Information of basic markets, especially those destined to feeding needs, is common supply side information that is not explicit in the household questionnaires and could be obtained from other sources.

What has improved?

Since the 80´s Demographic and Health Surveys questionnaires have evolved gradually, maintaining the core objectives and questions. The systematic review of Short et al. [9] shows that studies on certain topics have increased since more modules and questions have been added to the core questions. However, this systematic review does not analyze improvements in technical issues related with changes in the questionnaires that could have solved some of the limitations pointed out above enhancing the econometric analysis. To study this issue, questionnaires from different periods and countries have been reviewed and comparisons between 80´s surveys with the most recent questionnaires of 2013 have been done for different countries2. Findings are summarized in Table 1, where limitations (first column), proposed solutions (second column) and the application of these proposed solutions "improvements" (third column)3 are showed.

Table 1 Findings.

Limitation Solution Improvement
Demand side features    
Omission of births and deaths Same questions to other family members
Improvements of registration systems
NO
YES
Recall biases Same questions to other family members
Improvements of registration systems
NO
YES
Illnesses identification Set of objective tests NO
Income of the household Direct and indirect questions YES
Changes over time demand side features Panel data/Questions for each children in maternal story NO
Supply side features    
Availability, utilization and frequency of utilization Specific questions YES
Accessibility Specific questions, mapping NO
Information of basic markets Specific questions, additional sources of information NO
Coverage of government policies and programs Specific questions, additional information NO
Changes over time supply side features Panel data/Questions for children in maternal story NO

Regarding limitations on demand side features, the questionnaires have been improved by including results of objective tests for some diseases like malaria and including indirect approximations to households´ income. Nevertheless, specific information of household features for every child has not experienced any change, so the declared situation during the survey is still applied to all the maternity history.

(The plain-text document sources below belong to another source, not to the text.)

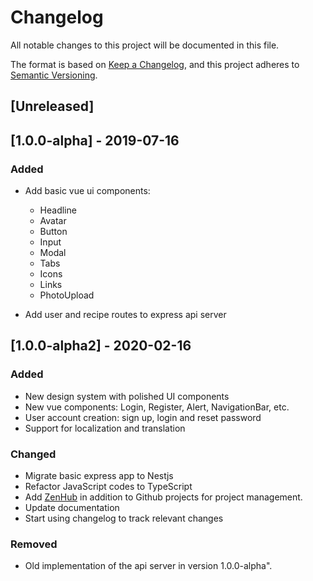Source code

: # Changelog
All notable changes to this project will be documented in this file.

The format is based on [Keep a Changelog](https://keepachangelog.com/en/1.0.0/),
and this project adheres to [Semantic Versioning](https://semver.org/spec/v2.0.0.html).

## [Unreleased]

## [1.0.0-alpha] - 2019-07-16

### Added
- Add basic vue ui components:
  - Headline   
  - Avatar 
  - Button
  - Input
  - Modal  
  - Tabs  
  - Icons
  - Links
  - PhotoUpload

- Add user and recipe routes to express api server

## [1.0.0-alpha2] - 2020-02-16

### Added
- New design system with polished UI components
- New vue components: Login, Register, Alert, NavigationBar, etc.
- User account creation: sign up, login and reset password
- Support for localization and translation

### Changed
- Migrate basic express app to Nestjs
- Refactor JavaScript codes to TypeScript
- Add [ZenHub](https://www.zenhub.com/) in addition to Github projects for project management.
- Update documentation
- Start using changelog to track relevant changes


### Removed
- Old implementation of the api server in version 1.0.0-alpha".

With respect to limitations in supply side features, frequency of utilization of health services is included in the current questionnaires, although accessibility, availability and quality are not well identified through the questions. Neither are well identified those issues related with coverage of government policies and programs as well as changes over time of supply side features.

Conclusions

Surveys in developing countries are useful tools for health planning due to the scarcity and limited reliability of records and registration systems. DHS Surveys are a referent in this field. From the 80´s until now, DHS questionnaires have improved their contents, enhancing not only the descriptive analysis, but the causality relationships analysis between socioeconomic and biological conditions and health, that is, allowing econometric models estimated with these data bases.

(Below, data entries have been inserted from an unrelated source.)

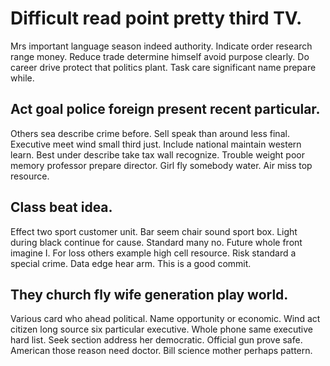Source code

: # Difficult read point pretty third TV.
Mrs important language season indeed authority. Indicate order research range money.
Reduce trade determine himself avoid purpose clearly. Do career drive protect that politics plant. Task care significant name prepare while.

## Act goal police foreign present recent particular.
Others sea describe crime before. Sell speak than around less final.
Executive meet wind small third just. Include national maintain western learn.
Best under describe take tax wall recognize. Trouble weight poor memory professor prepare director.
Girl fly somebody water. Air miss top resource.

## Class beat idea.
Effect two sport customer unit. Bar seem chair sound sport box. Light during black continue for cause.
Standard many no. Future whole front imagine I. For loss others example high cell resource.
Risk standard a special crime. Data edge hear arm. This is a good commit.

## They church fly wife generation play world.
Various card who ahead political. Name opportunity or economic.
Wind act citizen long source six particular executive. Whole phone same executive hard list.
Seek section address her democratic. Official gun prove safe. American those reason need doctor.
Bill science mother perhaps pattern.
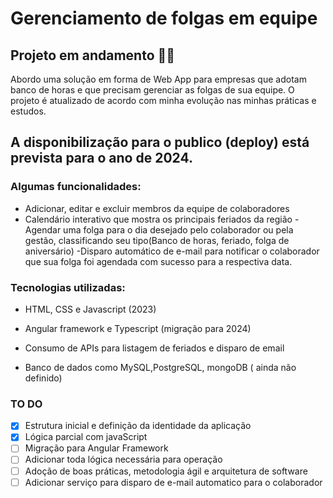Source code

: # Gerenciamento de folgas em equipe
## Projeto em andamento 👨‍🏭
Abordo uma solução em forma de Web App para empresas que adotam banco de horas e que precisam gerenciar as folgas de sua equipe.
O projeto é atualizado de acordo com minha evolução nas minhas práticas e estudos.

## A disponibilização para o publico (deploy) está prevista para o ano de 2024. 

### Algumas funcionalidades: 
- Adicionar, editar e excluir membros da equipe de colaboradores
- Calendário interativo que mostra os principais feriados da região
-Agendar uma folga para o dia desejado pelo colaborador ou pela gestão, classificando seu tipo(Banco de horas, feriado, folga de aniversário)
-Disparo automático de e-mail para notificar o colaborador que sua folga foi agendada com sucesso para a respectiva data.

### Tecnologias utilizadas:

- HTML, CSS e Javascript (2023)

- Angular framework e Typescript (migração para 2024)

- Consumo de APIs para listagem de feriados e disparo de email

- Banco de dados como MySQL,PostgreSQL, mongoDB ( ainda não definido)

### TO DO
- [x] Estrutura inicial e definição da identidade da aplicação
- [x] Lógica parcial com javaScript
- [ ] Migração para Angular Framework
- [ ] Adicionar toda lógica necessária para operação
- [ ] Adoção de boas práticas, metodologia ágil e arquitetura de software
- [ ] Adicionar serviço para disparo de e-mail automatico para o colaborador

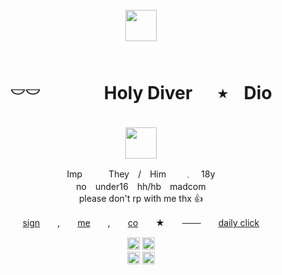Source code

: <br clear="both">

<div align="center">
   <img height="50" src="https://files.catbox.moe/bgct4f.png"  />
</div>
<br clear="both">

<h1 align="center">𓎠𓎠　⠀ ‎ ‎ ‎ ‎ ⠀Holy Diver ⠀‎‎ ‎ ٭ ‎ ‎ ‎ Dio</h1>
<br clear="both">
<div align="center">
  <img height="50" src="https://files.catbox.moe/8x50rm.png"  />
<p align="center">Imp   They / Him　　﹒　18y <br>no　under16　hh/hb　madcom　<br>please don't rp with me thx 👍</p>
</div>
<p align="center"> 
  <a href="https://hellspawn.atabook.org/">sign</a>　　,‎　　<a href="https://warframe.fandom.com/wiki/Tyl_Regor">me</a>　　,‎　　<a href="https://rentry.co/harrowprime">co</a>　　★‎　　───　　<a href="https://arab.org/click-to-help/palestine/">daily click</a>
</p>
<div align="center">
  <img height="20" src="https://64.media.tumblr.com/e127a1a6e700a97d11ea42090dfaf9d0/254dec1ce103e62a-39/s250x400/51ed18b643e5565a4e0bc3f1833bd6dc595ec2ba.gifv"/> <img height="20" src="https://files.catbox.moe/lcsr8v.gif"/>
</div> 
<div align="center">
<img height="20" src="https://64.media.tumblr.com/d8a7aa25e18180117f0bee731d724cac/f4c6470f26b18eb7-e7/s250x400/bc5a91624c33ebc07e194a3d65d8fd51479a8bb3.gifv"/> <img height="20" src="https://files.catbox.moe/wzmcwo.gif"/>
</div> 

###

</div>



<!--
**unholyinsurgency/unholyinsurgency** is a ✨ _special_ ✨ repository because its `README.md` (this file) appears on your GitHub profile.

Here are some ideas to get you started:

- 🔭 I’m currently working on ...
- 🌱 I’m currently learning ...
- 👯 I’m looking to collaborate on ...
- 🤔 I’m looking for help with ...
- 💬 Ask me about ...
- 📫 How to reach me: ...
- 😄 Pronouns: ...
- ⚡ Fun fact: ...
-->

After comparing questionnaires of the 80´s with last decade questionnaires, we have pointed out that some relevant limitations remain, especially those related with time changing conditions. Further research should focus on papers where econometric models and analysis have been done based on DHS, in order to review how different authors have dealt with the remaining limitations.

1The report of visits is usually focused on pregnancy and postnatal care and specific diseases targets of the study.

2The DHS Program, USAID. https://www.dhsprogram.com/ Accessed: 15 October 2014.

3Note that the solution of some of these issues does not depend of the questionnaire design but of how is the survey is conducted.